Their daughter’s blackness didn’t mandate that Cramblett and her partner move to a more racially inclusive neighborhood, find a more inclusive school, and strategize on how to deal with racially insensitive family members. All those things are the fault of a racist society that makes such actions necessary for their child’s well-being.
Cramblett and her partner have a solid case against a racist society but that case will not be won in the courts but rather in our activism, in the change of our culture and in the change of our laws. Only by creating a culture in which diversity is valued and people of color are consistently and undeniably treated with dignity and respect can we hope to make our society an inclusive one. Only by ensuring our laws protect everyone, equally, no matter their race, can we be sure that each one of our citizens are living in a safe environment. Only when we work together to make these ideals a reality will the true problem be addressed.

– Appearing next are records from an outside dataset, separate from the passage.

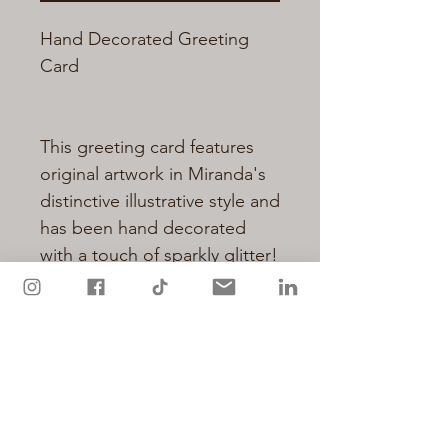
Hand Decorated Greeting
Card
This greeting card features
original artwork in Miranda's
distinctive illustrative style and
has been hand decorated
with a touch of sparkly glitter!
Cards are printed on quality
matt card from sustainable
resources and measure 148 x
105mm (A6)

Cramblett said in an interview that her family hopes to move to a more racially inclusive neighborhood: “This is a life you are creating. You have to make sure you take all the measures possible to make sure that you get it right.” This statement is a little ironic when you consider that her pursuit of this lawsuit could have long-term consequences for her daughter, who may start to feel shame being known as a “wrongful birth,” even though it is the medical establishment in this case that is the cause of distress for her parents, but the sentiment of doing whatever a person can to raise their child to the best of their ability is a good one.
Every day so many of our parents take all the measures possible to make sure they help us get our lives right. They sacrifice for us out of love and devotion. Parenthood is perhaps one of the most difficult jobs our world has to offer, and raising a child of color is to further complicate that with all the hardship of living in a racist world. Yet parents of Black and brown children do this job, often to the best of their ability, and frequently with stunning results.

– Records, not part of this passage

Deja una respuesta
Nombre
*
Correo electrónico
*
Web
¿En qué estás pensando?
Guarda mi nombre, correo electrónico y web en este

I’d like to think that Jennifer Cramblett truly doesn’t consider her daughter’s blackness to be a defect. I’d like to think that when she sues this sperm bank for “wrongful birth” it is truly only inspired by her discontent with the negligence of the sperm bank. But I know beyond a doubt that $50,000 is nowhere near enough to compensate for the emotional distress of any parent having to raise a child in a discriminatory society that allows that child’s constant dehumanization.
For most parents of Black, brown, and mixed-race children, there is no lawsuit settlement to acknowledge and compensate them for their fears and anxieties. For them there are no reparations for the difficulties they will face. For them there is only the emotional distress of raising a child in our racist society and the children that make it worth it.